__SUPPLIED MATERIAL__.
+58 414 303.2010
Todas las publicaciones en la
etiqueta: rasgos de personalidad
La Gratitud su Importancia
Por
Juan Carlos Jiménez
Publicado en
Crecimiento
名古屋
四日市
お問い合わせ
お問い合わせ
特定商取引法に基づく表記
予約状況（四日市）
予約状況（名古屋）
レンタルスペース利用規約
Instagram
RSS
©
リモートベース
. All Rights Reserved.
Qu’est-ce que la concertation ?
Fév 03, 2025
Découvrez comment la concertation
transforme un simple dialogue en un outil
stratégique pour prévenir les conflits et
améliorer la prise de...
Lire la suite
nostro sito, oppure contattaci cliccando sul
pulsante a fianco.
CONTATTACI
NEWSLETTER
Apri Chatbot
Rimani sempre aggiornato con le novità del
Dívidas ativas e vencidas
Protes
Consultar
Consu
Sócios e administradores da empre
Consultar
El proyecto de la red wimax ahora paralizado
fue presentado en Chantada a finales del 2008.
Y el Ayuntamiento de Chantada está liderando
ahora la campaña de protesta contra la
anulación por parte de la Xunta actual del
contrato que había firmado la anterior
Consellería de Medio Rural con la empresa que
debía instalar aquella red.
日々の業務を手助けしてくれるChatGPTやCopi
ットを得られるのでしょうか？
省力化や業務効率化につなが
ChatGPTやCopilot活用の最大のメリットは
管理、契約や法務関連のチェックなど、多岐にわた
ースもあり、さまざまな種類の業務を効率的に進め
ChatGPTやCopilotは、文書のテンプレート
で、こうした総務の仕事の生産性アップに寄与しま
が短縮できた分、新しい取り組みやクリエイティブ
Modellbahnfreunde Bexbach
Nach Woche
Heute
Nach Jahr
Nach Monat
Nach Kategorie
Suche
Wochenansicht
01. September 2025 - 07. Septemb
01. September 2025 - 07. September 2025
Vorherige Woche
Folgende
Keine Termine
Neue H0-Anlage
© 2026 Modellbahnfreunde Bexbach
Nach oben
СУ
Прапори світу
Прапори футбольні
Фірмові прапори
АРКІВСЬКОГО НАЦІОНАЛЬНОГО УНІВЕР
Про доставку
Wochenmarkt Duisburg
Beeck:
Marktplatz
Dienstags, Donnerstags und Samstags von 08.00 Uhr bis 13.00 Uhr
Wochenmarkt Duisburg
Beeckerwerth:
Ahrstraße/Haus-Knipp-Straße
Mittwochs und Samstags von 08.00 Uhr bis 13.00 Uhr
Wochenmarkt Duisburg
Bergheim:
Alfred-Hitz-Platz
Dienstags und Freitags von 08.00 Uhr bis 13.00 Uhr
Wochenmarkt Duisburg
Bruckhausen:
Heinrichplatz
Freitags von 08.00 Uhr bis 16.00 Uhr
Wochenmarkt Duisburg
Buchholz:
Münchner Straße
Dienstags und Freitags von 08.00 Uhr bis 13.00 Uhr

__TASK OBJECTIVE__. Return each line of the listing that holds the word "concertation".

__SOLUTION TO THIS EXERCISE__.
Qu’est-ce que la concertation ?
Découvrez comment la concertation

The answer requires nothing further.